*Task data:*
--------

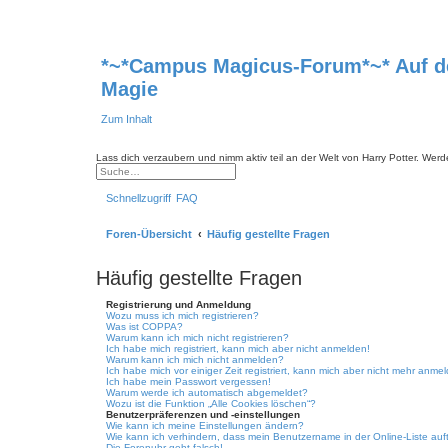
*~*Campus Magicus-Forum*~* Auf den
Magie
Zum Inhalt
Lass dich verzaubern und nimm aktiv teil an der Welt von Harry Potter. Werd
E
r
S
w
u
Schnellzugriff
FAQ
e
c
i
h
t
e
Foren-Übersicht
Häufig gestellte Fragen
e
r
t
e
Häufig gestellte Fragen
S
u
c
Registrierung und Anmeldung
h
Wozu muss ich mich registrieren?
e
Was ist COPPA?
Warum kann ich mich nicht registrieren?
Ich habe mich registriert, kann mich aber nicht anmelden!
Warum kann ich mich nicht anmelden?
Ich habe mich vor einiger Zeit registriert, kann mich aber nicht mehr anme
Ich habe mein Passwort vergessen!
Warum werde ich automatisch abgemeldet?
Wozu ist die Funktion „Alle Cookies löschen“?
Benutzerpräferenzen und -einstellungen
Wie kann ich meine Einstellungen ändern?
Wie kann ich verhindern, dass mein Benutzername in der Online-Liste auf
Die Forenuhr geht falsch!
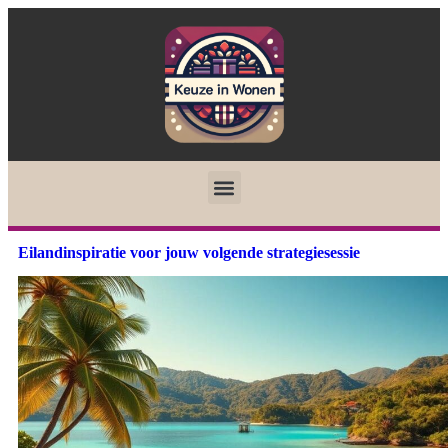
Eilandinspiratie voor jouw volgende strategiesessie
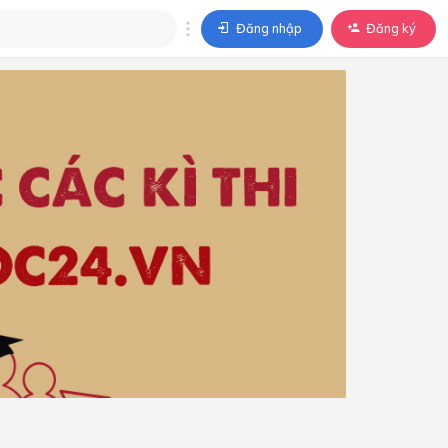
Đăng nhập
Đăng ký
trả lời
ả lời cho câu hỏi của
BÀI HỌC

--------

*The problem:* Lines above with "anmelden": state how many, nothing more.

*Solution:* 2